● URAIAN TUGAS:
Jawablah pertanyaan berikut berdasarkan kutipan sumber.
(a) Menurut Ibnu ‘Abbas, puasa itu dilakukan di samping puasa pada tanggal berapa bulan Muharram?
(b) Dari siapa hadis tentang larangan berpuasa pada hari Sabtu diriwayatkan?
(c) Menurut terjemahan hadis tersebut, apa yang hendaknya dikunyah oleh seseorang jika hanya itu yang ia dapatkan?

● KUTIPAN SUMBER:
Ibnu ‘Abbas radhiyallahu’anhumaberkata:”Maksudnya disamping puasa tanggal 10 muharram.” Dan Allahlah yang Maha memberi taufiq. (Fatawaa Lajnah Daimah lil Buhuts al-‘Ilmiyyah wa al-Ifta’ jilid 10 halaman 401)

Lalau Bagaimana Jika Hari Asyuraa’ Bertepatan Dengan Hari Sabtu?

Untuk menjawab pertanyaan di atas mari ikuti pembahasan berikut, Insyaa Allah akan kita dapatkan jawabannya.

Dari ash-Shamma’a binti Busr radhiyallahu ‘anha, bahwasanya Rasulullah shallallahu ‘alaihi wasallam bersabda:

{ لا تَصُومُوا يَوْمَ السَّبْتِ إلاَ فِيمَا اُفْتُرِضَ عَلَيْكُمْ فَإِنْ لَمْ يَجِدْ أَحَدُكُمْ إلَّا لِحَاءَ عِنَبٍ أَوْ عُودَ شَجَرَةٍ فَلْيَمْضُغْهَا } رَوَاهُ الْخَمْسَةُ وَرِجَالُهُ ثِقَاتٌ إلَّا أَنَّهُ مُضْطَرِبٌ وَقَدْ أَنْكَرَهُ مَالِكٌ وَقَالَ أَبُو دَاوُد : هُوَ مَنْسُوخٌ. قال أبو عيسى هذا حديث حسن ومعنى كراهته في هذا أن يخص الرجل يوم السبت بصيام لأن اليهود تعظم يوم السبت

”Janganlah kalian berpuasa pada hari Sabtu kecuali puasa yang diwajibkan bagi kalian. Jika salah seorang di antara kalian tidak mendapatkan (makanan untuk berbuka) kecuali kulit anggur atau ranting pohon, maka hendaklah ia mengunyahnya.”

● BAHAN YANG DISEDIAKAN:
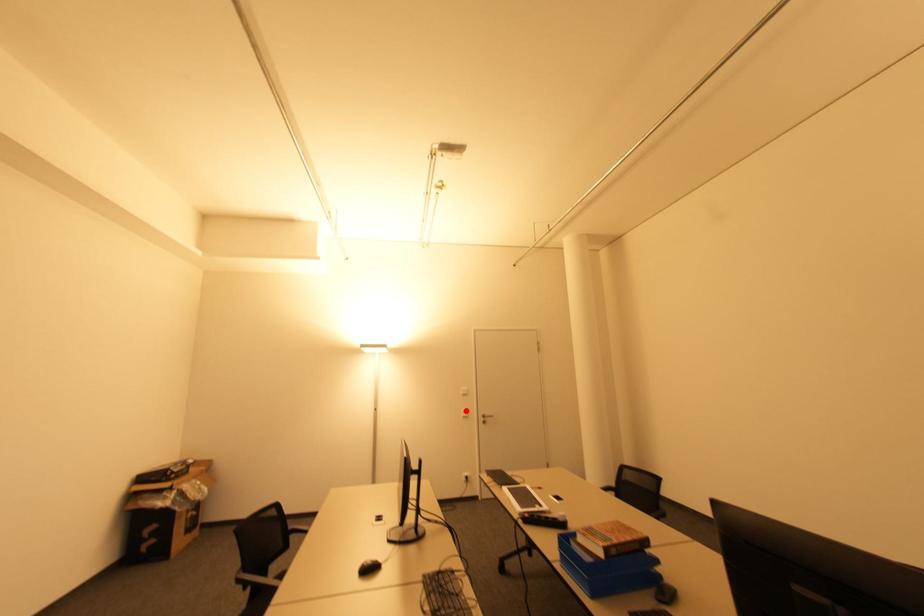
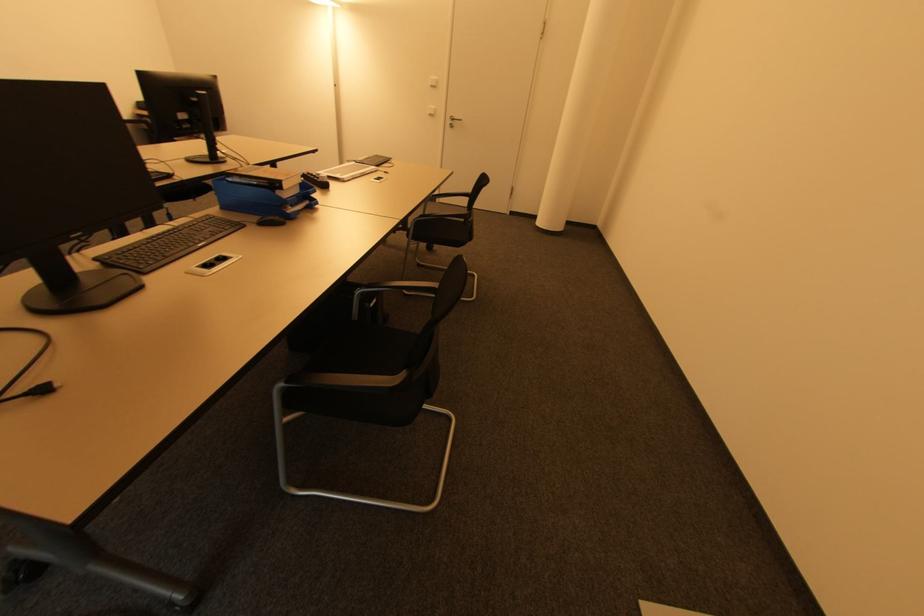
Question: I am providing you with two images of the same scene from different viewpoints. A red point is shown in image1. For the corresponding object point in image2, is it positioned nearer or farther from the camera?

Choices:
 (A) Nearer
 (B) Farther

Answer: (A)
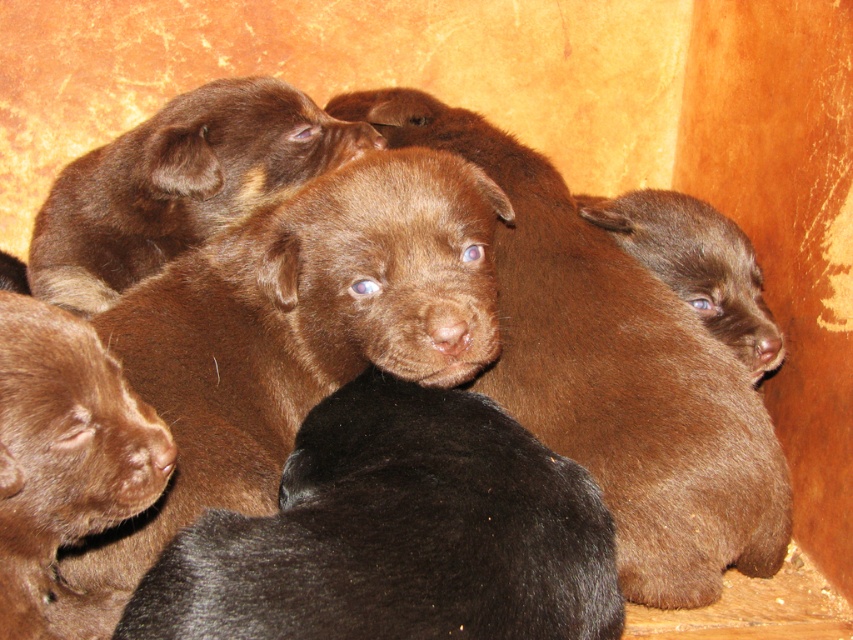
Between point (250, 173) and point (625, 237), which one is positioned behind?

Positioned behind is point (625, 237).

Which of these two, brown furry puppy at center or brown fur puppy at center, stands shorter?

Standing shorter between the two is brown fur puppy at center.

Does point (165, 202) come closer to viewer compared to point (601, 204)?

Yes, it is in front of point (601, 204).

Locate an element on the screen. This screenshot has width=853, height=640. brown furry puppy at center is located at coordinates (178, 184).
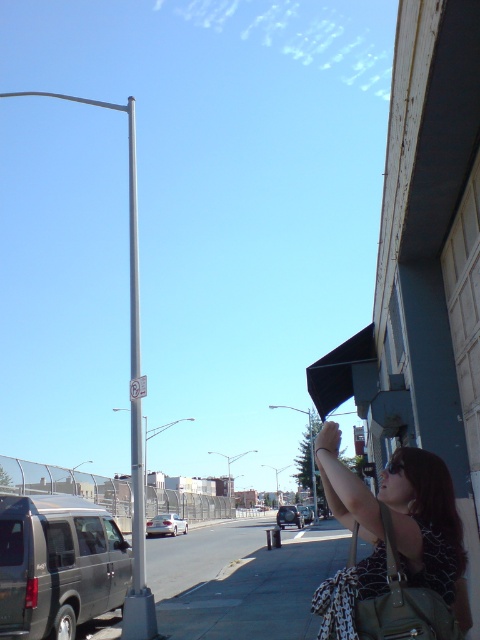
Does leopard print dress at lower right have a greater width compared to silver metallic sedan at center?

No, leopard print dress at lower right is not wider than silver metallic sedan at center.

Between leopard print dress at lower right and silver metallic sedan at center, which one is positioned higher?

Positioned higher is leopard print dress at lower right.

Which is behind, point (447, 593) or point (156, 522)?

Positioned behind is point (156, 522).

This screenshot has width=480, height=640. Find the location of `leopard print dress at lower right`. leopard print dress at lower right is located at coordinates (394, 529).

Who is positioned more to the right, matte black van at lower left or white plastic sign at center?

white plastic sign at center

Is point (58, 611) less distant than point (141, 376)?

Yes, point (58, 611) is in front of point (141, 376).

I want to click on matte black van at lower left, so click(58, 564).

Looking at this image, between leopard print dress at lower right and silver metallic car at center, which one has less height?

With less height is leopard print dress at lower right.

Between leopard print dress at lower right and silver metallic car at center, which one appears on the right side from the viewer's perspective?

silver metallic car at center

Describe the element at coordinates (394, 529) in the screenshot. I see `leopard print dress at lower right` at that location.

Image resolution: width=480 pixels, height=640 pixels. Find the location of `leopard print dress at lower right`. leopard print dress at lower right is located at coordinates (394, 529).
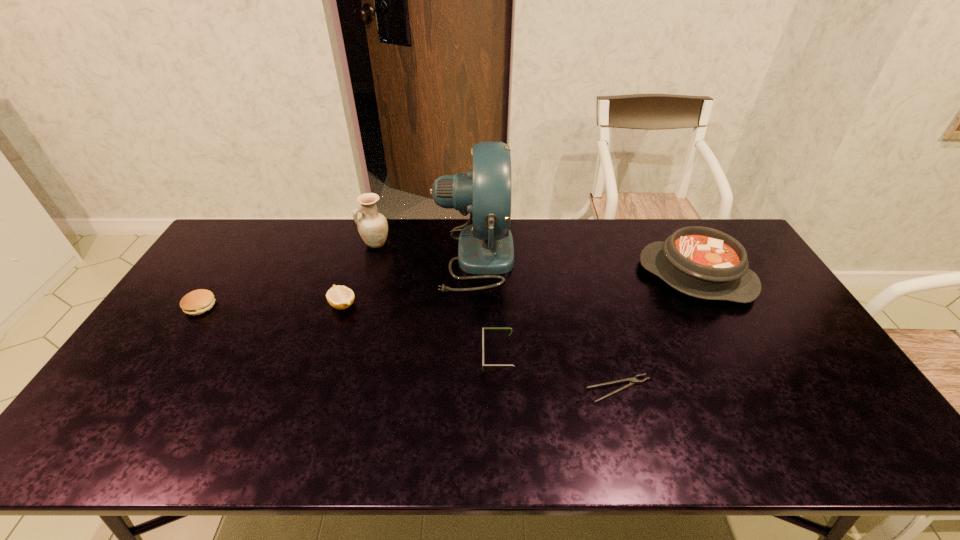
The image size is (960, 540). Identify the location of fan. (486, 248).

Where is `the second tallest object`? The width and height of the screenshot is (960, 540). the second tallest object is located at coordinates (372, 226).

You are a GUI agent. You are given a task and a screenshot of the screen. Output one action in this format:
    pyautogui.click(x=<x>, y=<y>)
    Task: Click on the third tallest object
    
    Given the screenshot: What is the action you would take?
    pyautogui.click(x=702, y=262)

Locate an element on the screen. The height and width of the screenshot is (540, 960). the rightmost object is located at coordinates 702,262.

The height and width of the screenshot is (540, 960). Identify the location of lemon. (340, 297).

I want to click on patty, so click(x=196, y=302).

The height and width of the screenshot is (540, 960). What are the coordinates of `spectacles` in the screenshot? It's located at (483, 365).

You are a GUI agent. You are given a task and a screenshot of the screen. Output one action in this format:
    pyautogui.click(x=<x>, y=<y>)
    Task: Click on the shortest object
    
    Given the screenshot: What is the action you would take?
    pyautogui.click(x=632, y=381)

This screenshot has width=960, height=540. I want to click on the sixth object from left to right, so click(x=632, y=381).

Locate an element on the screen. This screenshot has height=540, width=960. free space located 0.340m in front of the fan to blow air is located at coordinates (612, 256).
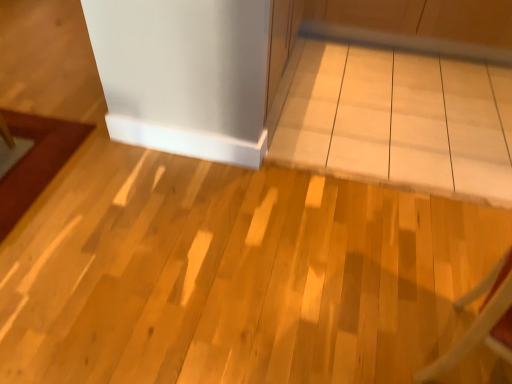
Where is `vacant space underneath wooden chair at lower right (from a real-world perspective)`? The height and width of the screenshot is (384, 512). vacant space underneath wooden chair at lower right (from a real-world perspective) is located at coordinates [x=452, y=345].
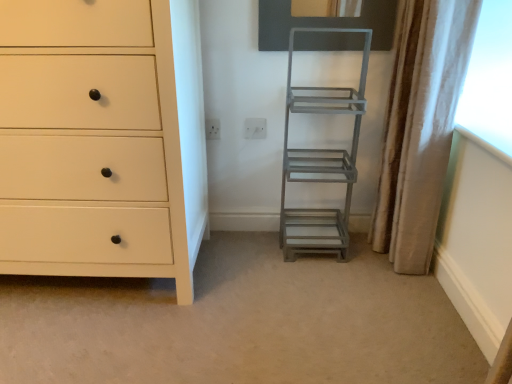
Where is `vacant area that lies between gray matte metal ladder at center-right and matte white chest of drawers at left`? vacant area that lies between gray matte metal ladder at center-right and matte white chest of drawers at left is located at coordinates (254, 261).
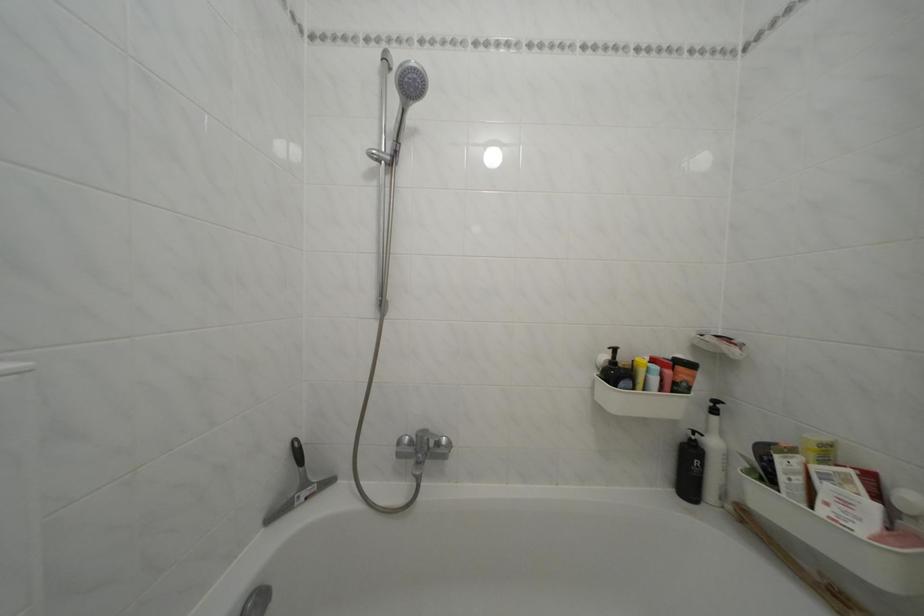
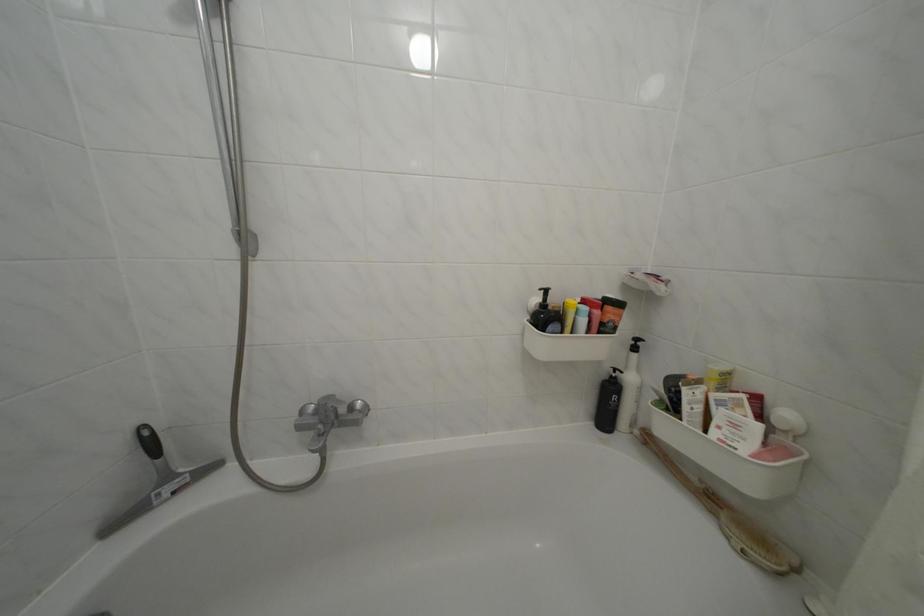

● HASIL TUGAS:
(a) Puasa itu dilakukan di samping puasa tanggal 10 Muharram.
(b) Hadis tersebut diriwayatkan dari ash-Shamma’a binti Busr radhiyallahu ‘anha.
(c) Ia hendaknya mengunyah kulit anggur atau ranting pohon.